> _Material shown_
────

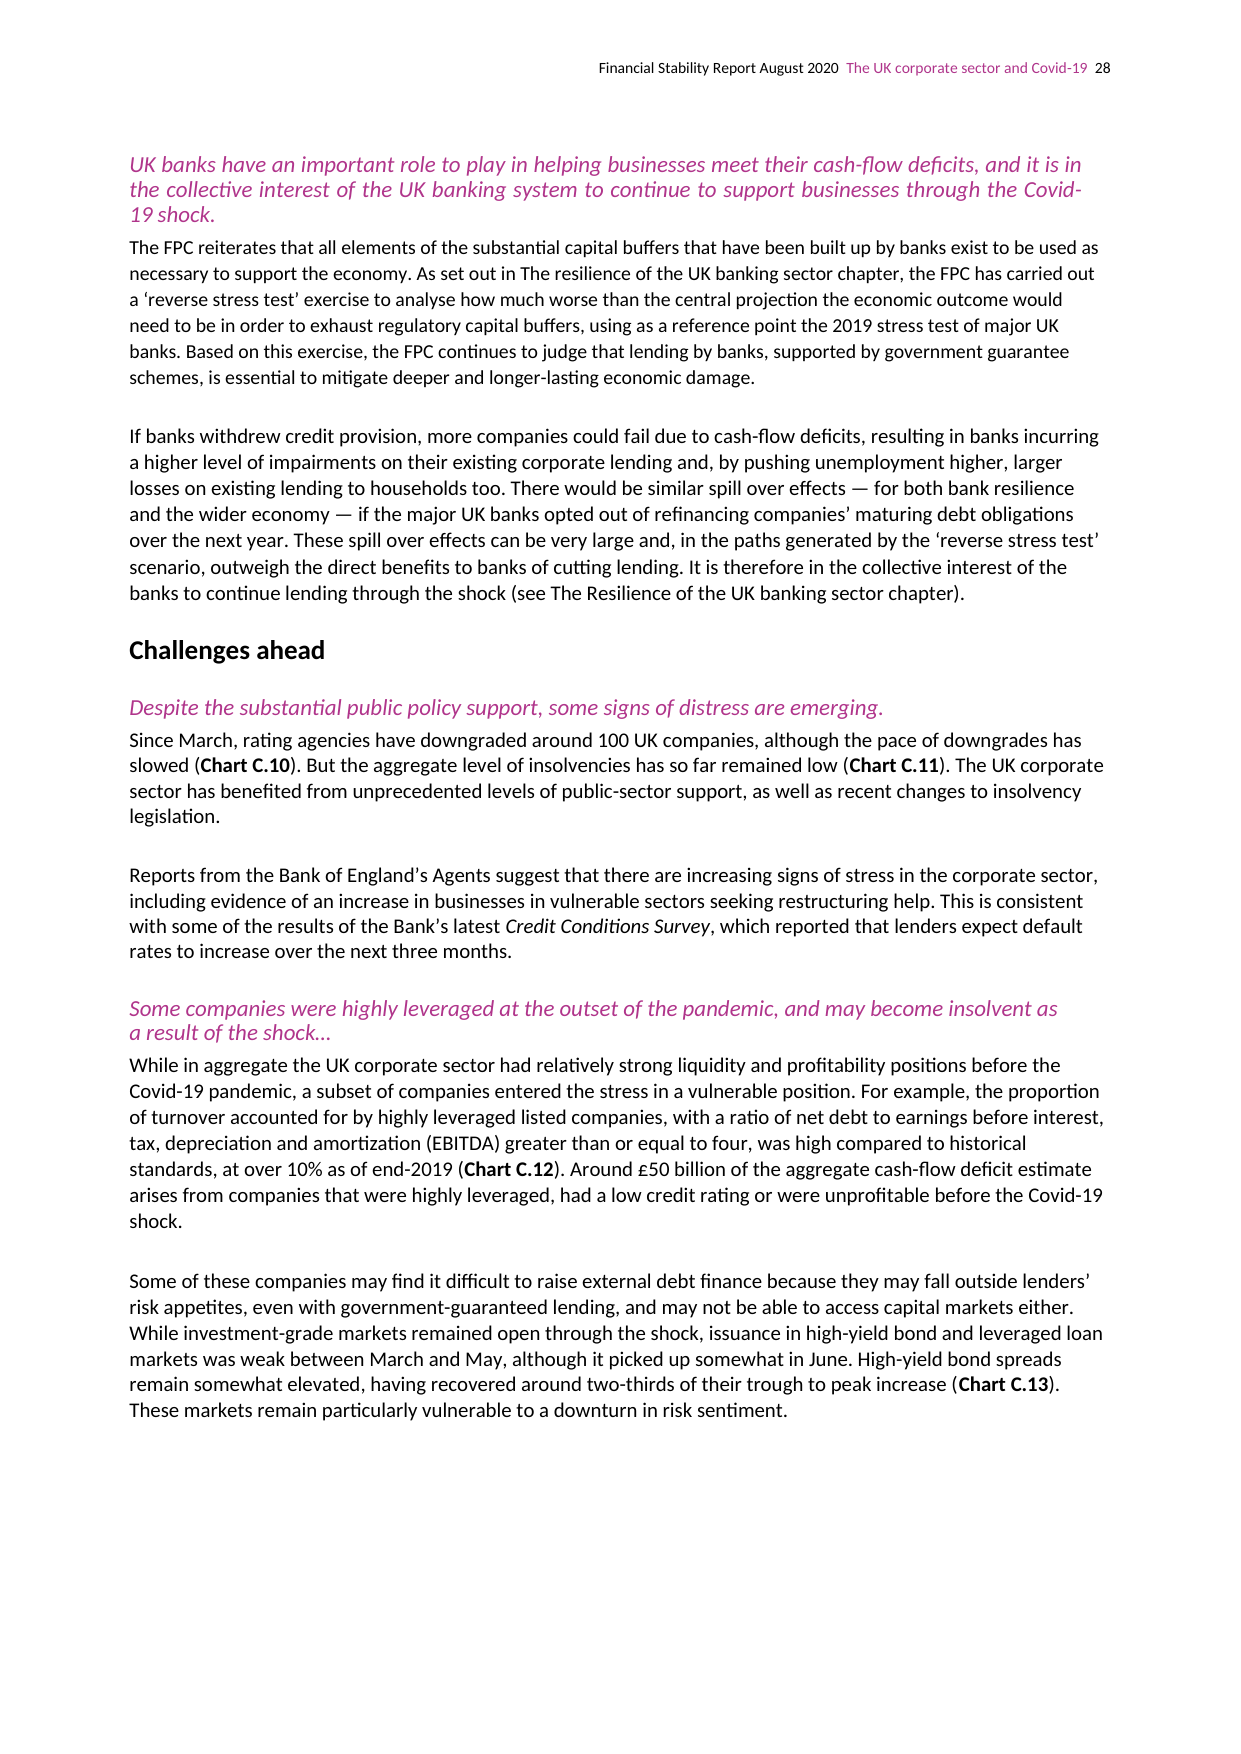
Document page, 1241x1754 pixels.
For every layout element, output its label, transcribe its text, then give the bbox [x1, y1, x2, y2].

text Some of these companies may find it difficult to raise external debt finance because they may fall outside lenders’ risk appetites, even with government-guaranteed lending, and may not be able to access capital markets either. While investment-grade markets remained open through the shock, issuance in high-yield bond and leveraged loan markets was weak between March and May, although it picked up somewhat in June. High-yield bond spreads remain somewhat elevated, having recovered around two-thirds of their trough to peak increase (Chart C.13). These markets remain particularly vulnerable to a downturn in risk sentiment. [129, 1268, 1106, 1423]
text The FPC reiterates that all elements of the substantial capital buffers that have been built up by banks exist to be used as necessary to support the economy. As set out in The resilience of the UK banking sector chapter, the FPC has carried out a ‘reverse stress test’ exercise to analyse how much worse than the central projection the economic outcome would need to be in order to exhaust regulatory capital buffers, using as a reference point the 2019 stress test of major UK banks. Based on this exercise, the FPC continues to judge that lending by banks, supported by government guarantee schemes, is essential to mitigate deeper and longer-lasting economic damage. [129, 235, 1106, 389]
text Despite the substantial public policy support, some signs of distress are emerging. [129, 693, 1110, 721]
text While in aggregate the UK corporate sector had relatively strong liquidity and profitability positions before the Covid-19 pandemic, a subset of companies entered the stress in a vulnerable position. For example, the proportion of turnover accounted for by highly leveraged listed companies, with a ratio of net debt to earnings before interest, tax, depreciation and amortization (EBITDA) greater than or equal to four, was high compared to historical standards, at over 10% as of end-2019 (Chart C.12). Around £50 billion of the aggregate cash-flow deficit estimate arises from companies that were highly leveraged, had a low credit rating or were unprofitable before the Covid-19 shock. [129, 1052, 1106, 1234]
text Challenges ahead [129, 633, 1110, 666]
text Since March, rating agencies have downgraded around 100 UK companies, although the pace of downgrades has slowed (Chart C.10). But the aggregate level of insolvencies has so far remained low (Chart C.11). The UK corporate sector has benefited from unprecedented levels of public-sector support, as well as recent changes to insolvency legislation. [129, 727, 1104, 829]
text Some companies were highly leveraged at the outset of the pandemic, and may become insolvent as a result of the shock… [129, 996, 1077, 1046]
text If banks withdrew credit provision, more companies could fail due to cash-flow deficits, resulting in banks incurring a higher level of impairments on their existing corporate lending and, by pushing unemployment higher, larger losses on existing lending to households too. There would be similar spill over effects — for both bank resilience and the wider economy — if the major UK banks opted out of refinancing companies’ maturing debt obligations over the next year. These spill over effects can be very large and, in the paths generated by the ‘reverse stress test’ scenario, outweigh the direct benefits to banks of cutting lending. It is therefore in the collective interest of the banks to continue lending through the shock (see The Resilience of the UK banking sector chapter). [129, 423, 1102, 605]
text Financial Stability Report August 2020 The UK corporate sector and Covid-19 28 [129, 59, 1110, 78]
text Reports from the Bank of England’s Agents suggest that there are increasing signs of stress in the corporate sector, including evidence of an increase in businesses in vulnerable sectors seeking restructuring help. This is consistent with some of the results of the Bank’s latest Credit Conditions Survey, which reported that lenders expect default rates to increase over the next three months. [129, 862, 1100, 964]
text UK banks have an important role to play in helping businesses meet their cash-flow deficits, and it is in the collective interest of the UK banking system to continue to support businesses through the Covid-19 shock. [129, 152, 1085, 229]
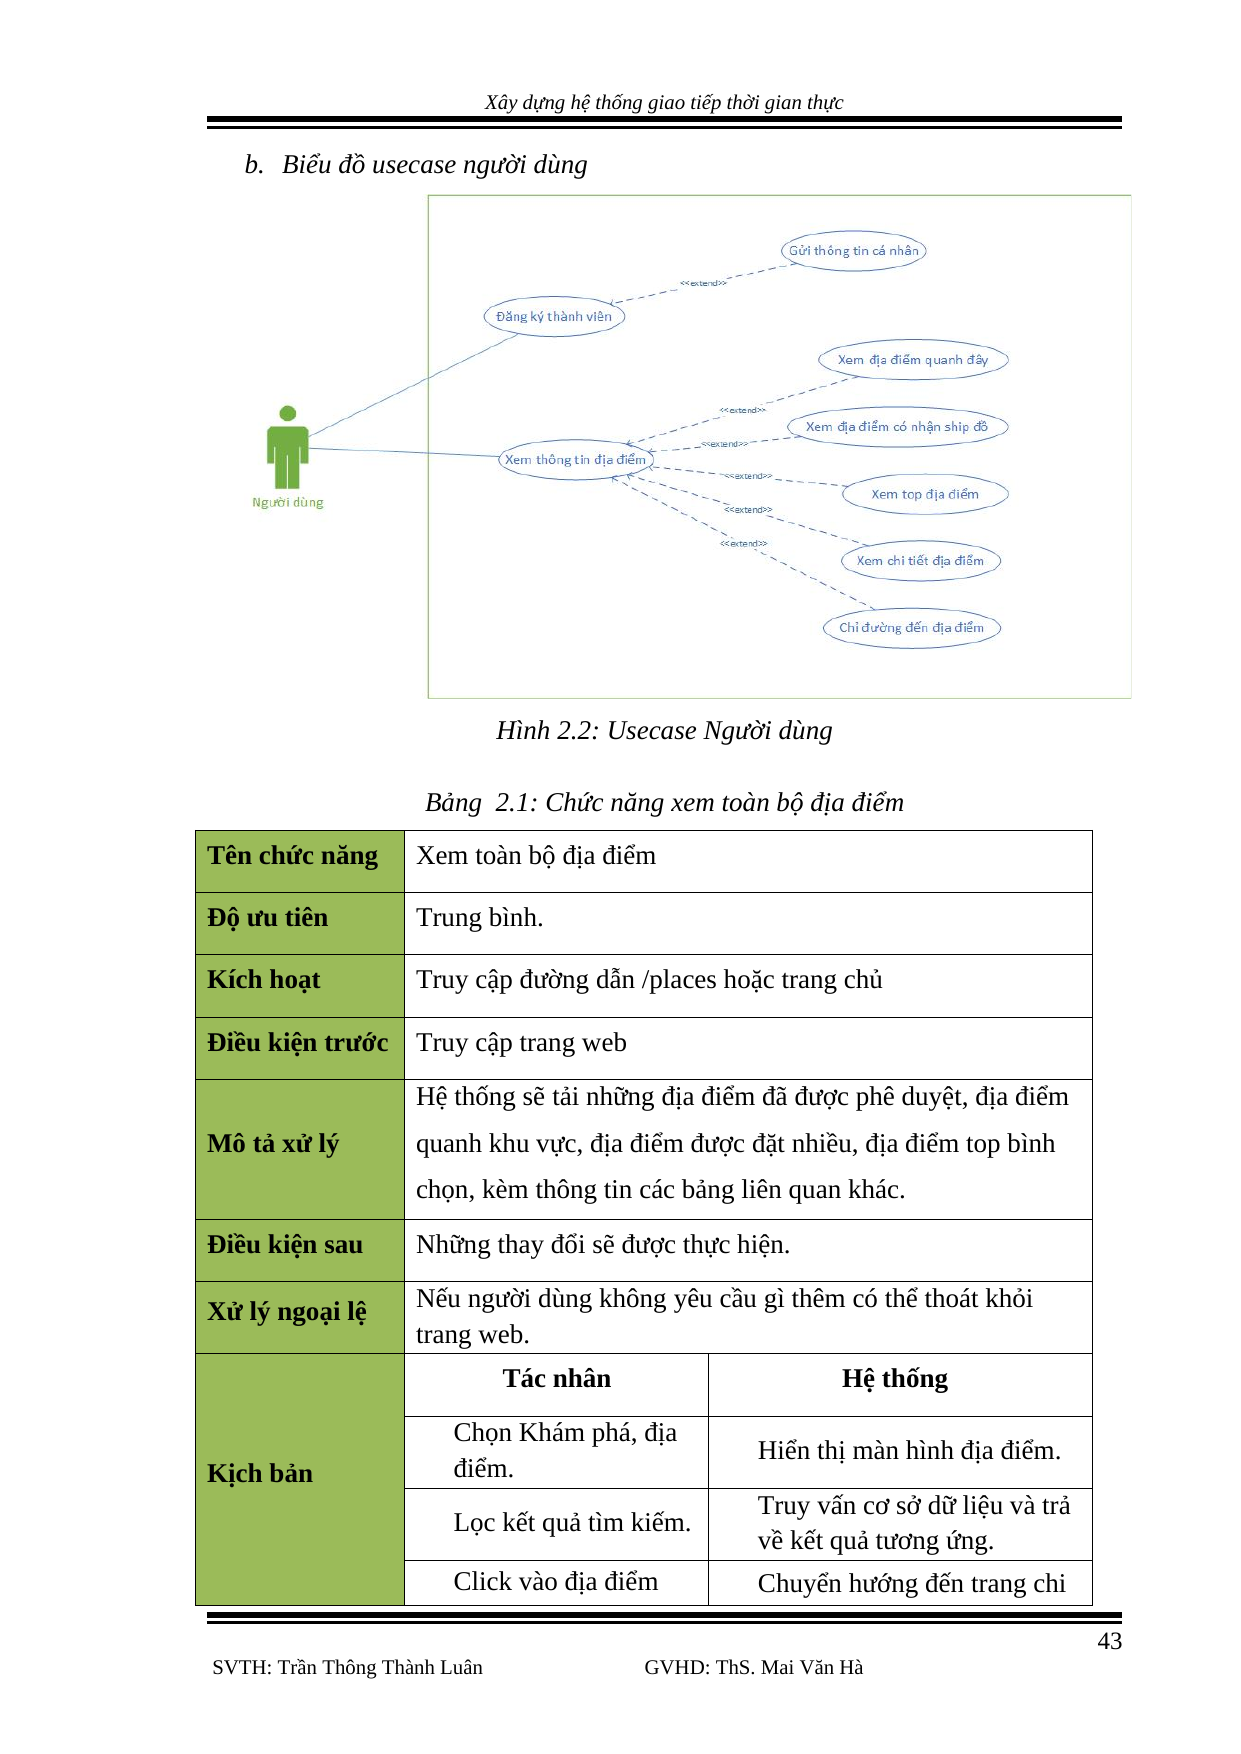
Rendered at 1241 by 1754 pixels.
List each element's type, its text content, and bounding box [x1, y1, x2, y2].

────

> _Assignment_
Write out all the data exactly, minus pictures.

> _Output for this task_
Document page, 1241x1754 pixels.
For every layout element, output its label, transcribe its text, then give the bbox [x1, y1, x2, y2].

text Some of these companies may find it difficult to raise external debt finance because they may fall outside lenders’ risk appetites, even with government-guaranteed lending, and may not be able to access capital markets either. While investment-grade markets remained open through the shock, issuance in high-yield bond and leveraged loan markets was weak between March and May, although it picked up somewhat in June. High-yield bond spreads remain somewhat elevated, having recovered around two-thirds of their trough to peak increase (Chart C.13). These markets remain particularly vulnerable to a downturn in risk sentiment. [129, 1268, 1106, 1423]
text The FPC reiterates that all elements of the substantial capital buffers that have been built up by banks exist to be used as necessary to support the economy. As set out in The resilience of the UK banking sector chapter, the FPC has carried out a ‘reverse stress test’ exercise to analyse how much worse than the central projection the economic outcome would need to be in order to exhaust regulatory capital buffers, using as a reference point the 2019 stress test of major UK banks. Based on this exercise, the FPC continues to judge that lending by banks, supported by government guarantee schemes, is essential to mitigate deeper and longer-lasting economic damage. [129, 235, 1106, 389]
text Despite the substantial public policy support, some signs of distress are emerging. [129, 693, 1110, 721]
text While in aggregate the UK corporate sector had relatively strong liquidity and profitability positions before the Covid-19 pandemic, a subset of companies entered the stress in a vulnerable position. For example, the proportion of turnover accounted for by highly leveraged listed companies, with a ratio of net debt to earnings before interest, tax, depreciation and amortization (EBITDA) greater than or equal to four, was high compared to historical standards, at over 10% as of end-2019 (Chart C.12). Around £50 billion of the aggregate cash-flow deficit estimate arises from companies that were highly leveraged, had a low credit rating or were unprofitable before the Covid-19 shock. [129, 1052, 1106, 1234]
text Challenges ahead [129, 633, 1110, 666]
text Since March, rating agencies have downgraded around 100 UK companies, although the pace of downgrades has slowed (Chart C.10). But the aggregate level of insolvencies has so far remained low (Chart C.11). The UK corporate sector has benefited from unprecedented levels of public-sector support, as well as recent changes to insolvency legislation. [129, 727, 1104, 829]
text Some companies were highly leveraged at the outset of the pandemic, and may become insolvent as a result of the shock… [129, 996, 1077, 1046]
text If banks withdrew credit provision, more companies could fail due to cash-flow deficits, resulting in banks incurring a higher level of impairments on their existing corporate lending and, by pushing unemployment higher, larger losses on existing lending to households too. There would be similar spill over effects — for both bank resilience and the wider economy — if the major UK banks opted out of refinancing companies’ maturing debt obligations over the next year. These spill over effects can be very large and, in the paths generated by the ‘reverse stress test’ scenario, outweigh the direct benefits to banks of cutting lending. It is therefore in the collective interest of the banks to continue lending through the shock (see The Resilience of the UK banking sector chapter). [129, 423, 1102, 605]
text Financial Stability Report August 2020 The UK corporate sector and Covid-19 28 [129, 59, 1110, 78]
text Reports from the Bank of England’s Agents suggest that there are increasing signs of stress in the corporate sector, including evidence of an increase in businesses in vulnerable sectors seeking restructuring help. This is consistent with some of the results of the Bank’s latest Credit Conditions Survey, which reported that lenders expect default rates to increase over the next three months. [129, 862, 1100, 964]
text UK banks have an important role to play in helping businesses meet their cash-flow deficits, and it is in the collective interest of the UK banking system to continue to support businesses through the Covid-19 shock. [129, 152, 1085, 229]
Rendered at 1241 by 1754 pixels.
List each element's type, its text content, and bounding box [x1, y1, x2, y2].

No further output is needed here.